The issue with attaching the Trump name to a golf course in the Bronx, where more than a quarter of the population lives in poverty and 44 percent of residents are Black, was problematic from the outset, given the Trumps’ history of racial bias in the 1970s, when the company often turned away prospective tenants who were Black.
The Bloomberg administration chose Trump as the vendor amid limited options. Constructing the course had cost the city more that $127 million, and now a capable operator was needed to maintain it when golf’s popularity was already in decline. The overlords of tech were deal-making at Burning Man, not on the back nine.
The Trump Organization came forward with the most favorable offer when some major operators did not even bid on the city’s proposal — and that offer still meant that the city would not be able to make money from the deal until 2019, four years after the course opened. The real goal was to bring major championship tournaments and all that attendant tourism and revenue to New York, an expectation the city identified in its contract. But Mr. Trump’s volatility got in the way — as it was bound to, eventually.
But simply removing the name “Trump” from the golf course won’t exorcise the civic spirit and political will that deferred to the demands of a largely white community so many years ago. The course that exists today sits on what was once a landfill. In the late 1970s, homeowners told local officials that what they wanted most of all in its place was somewhere to play golf. It would drive up their property values and at the same time prevent the development of a park that would have attracted the Black and brown residents of the public housing complexes nearby.

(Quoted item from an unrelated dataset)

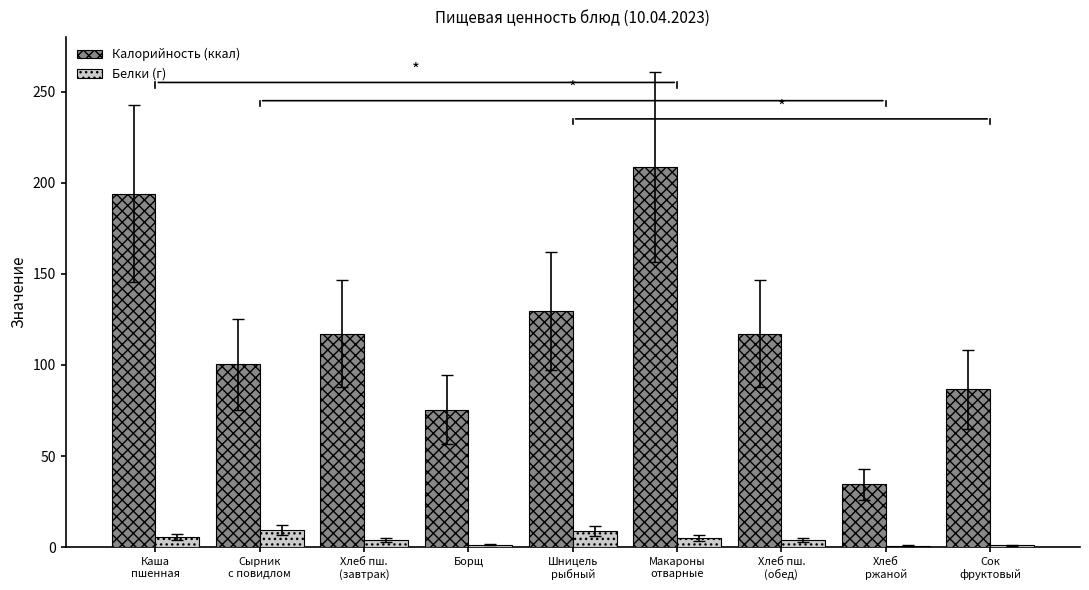

Count the number of categories in the chart.

9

Over many years and mayoral administrations, after financial setbacks and starts and stops, the city rationalized its decision to build a golf course, arguing that the creation of something broader in purpose would require more extensive and costlier forms of environmental remediation. (Housing, given the landscape’s toxic history, was not an option.)
If Trumpism in much of America is marked by righteous rage and nationalist grievance, among New York’s liberal ruling class it lives in gilt and self-deception, in the placement of a luxury commodity where there ought to be a utilitarian asset, in the capitulation to real-estate interests often with the distorted view that the benefits of serving the dominant will redound to the powerless — they just didn’t know it yet.
Only a mindless lefty would think that leaving acres of land on the eastern shore of the Bronx to accommodate picnic tables and hiking trails would deliver greater value than a place to putt, chip and drive. What is the economic multiplier effect of a serene spot on the grass where you might eat a sandwich you made at home? Golf would bring jobs and real money for schools, for housing — wasn’t it obvious?
In the first year the city was able to collect licensing fees from Trump Links at Ferry Point, it brought in roughly $560,000. The deal is structured to give the city 7 percent of gross receipts annually, and even though Trump Links grossed more during that year than any of the city’s other municipal courses (because of the disproportionate cost of its greens fees) at this rate New York won’t make back its initial investment for at least 226 years.
But it was going to be great. Big. Big league. A kind of golf course like you have never seen. Making piles of cash so high, you couldn’t believe it. The best. The very, very best.